Minął tydzień od "egzekucji", do jakiej doszło w Lubowidzy (woj. łódzkie), gdzie Dawid M. doprowadził do dachowania osobowej toyoty, zastrzelił Adama G., a następnie popełnił samobójstwo. Prokuratura ujawniła nowe fakty na temat zbrodni.

Powiedział synowi, że go "nie zabije". Kulisy egzekucji pod Łodzią
Powiedział synowi, że go "nie zabije". Kulisy egzekucji pod Łodzią
Źródło zdjęć: © KP PSP Brzeziny
Łukasz Kuczera

Tragiczne zdarzenia miały miejsce w ostatnią sobotę (28 września) po godz. 19.00. Adam G. podróżował osobową toyotą wraz ze swoją partnerką Anną i dwojgiem jej dzieci. Wracali ze stadniny koni, gdzie spędzali popołudnie.

Gdy znajdowali się na wysokości miejscowości Lubowidza, drogę zajechał im mercedes. Za jego kierownicą siedział Dawid M., były partner Anny i ojciec jej 8-letniego dziecka. Mężczyzna nigdy nie pogodził się z tym, że jego związek się rozpadł, a była ukochana ułożyła sobie życie na nowo. Groził kobiecie, jak i Adamowi G.
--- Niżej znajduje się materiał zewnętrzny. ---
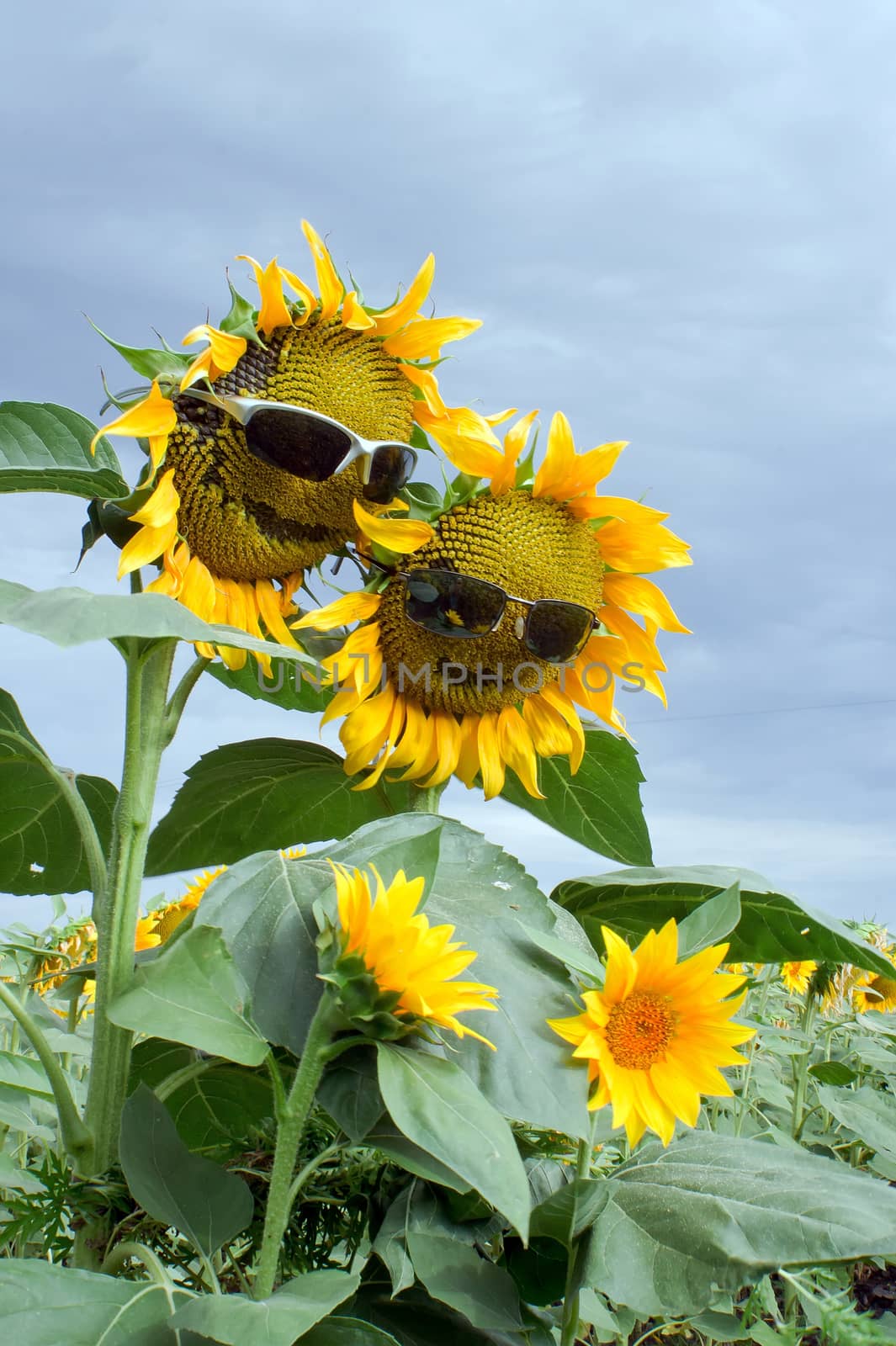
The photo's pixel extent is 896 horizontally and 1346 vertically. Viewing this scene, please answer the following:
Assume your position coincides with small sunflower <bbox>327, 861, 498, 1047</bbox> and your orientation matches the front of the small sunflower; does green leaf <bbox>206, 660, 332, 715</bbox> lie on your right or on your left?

Powiedział synowi, że go "nie zabije". Kulisy egzekucji pod Łodzią

Prokurator Krzysztof Kopania w rozmowie z "Faktem" przedstawił nowe fakty na temat zbrodni, która miała miejsce w Lubowidzy. Okazuje się, że samochód prowadzony przez Dawida M. początkowo znajdował się na poboczu. Mężczyzna zajechał drogę osobowej toyocie, dał się wyprzedzić, a później kilkukrotnie uderzył w tył pojazdu prowadzonego przez Adama G., ostatecznie doprowadzając do dachowania.

Dalsza część artykułu pod materiałem wideo

- 39-latek wysiadł z auta i oddał strzały na wysokości tylnego siedzenia toyoty. Sprawca miał powiedzieć swojemu 8-letniemu synowi, że go nie zabije. Pozwolił oddalić się dzieciom, natomiast groził, że zabije 39-latkę i jej partnera. Wówczas 49-latek zaczął uciekać przez pole, a sprawca ruszył za nim - powiedział "Faktowi" rzecznik Prokuratury Okręgowej w Łodzi.

Napastnik oddał w kierunku ofiary cztery strzały, z których dwa miały być śmiertelne. Natomiast Anna wraz z dziećmi znalazła schronienie w pobliskim gospodarstwie.

- Ciało Adama G. znaleziono w polu, około 200-300 metrów od miejsca dachowania toyoty. Znalazło go dwóch mężczyzn, jednym z nich był brat pokrzywdzonej 39-latki - dodał prok. Kopania.

Z nieoficjalnych ustaleń "Faktu" wynika, że świadkiem tragedii była koleżanka Anny. Kobieta w sobotnie popołudnie również była gościem w stadninie koni i podążała swoim samochodem tuż za osobową toyotą.

W tych miejscach znajdziesz pomoc
W tych miejscach znajdziesz pomoc© Wirtualna Polska

Czytaj także:

Wybrane dla Ciebie
Komentarze (596)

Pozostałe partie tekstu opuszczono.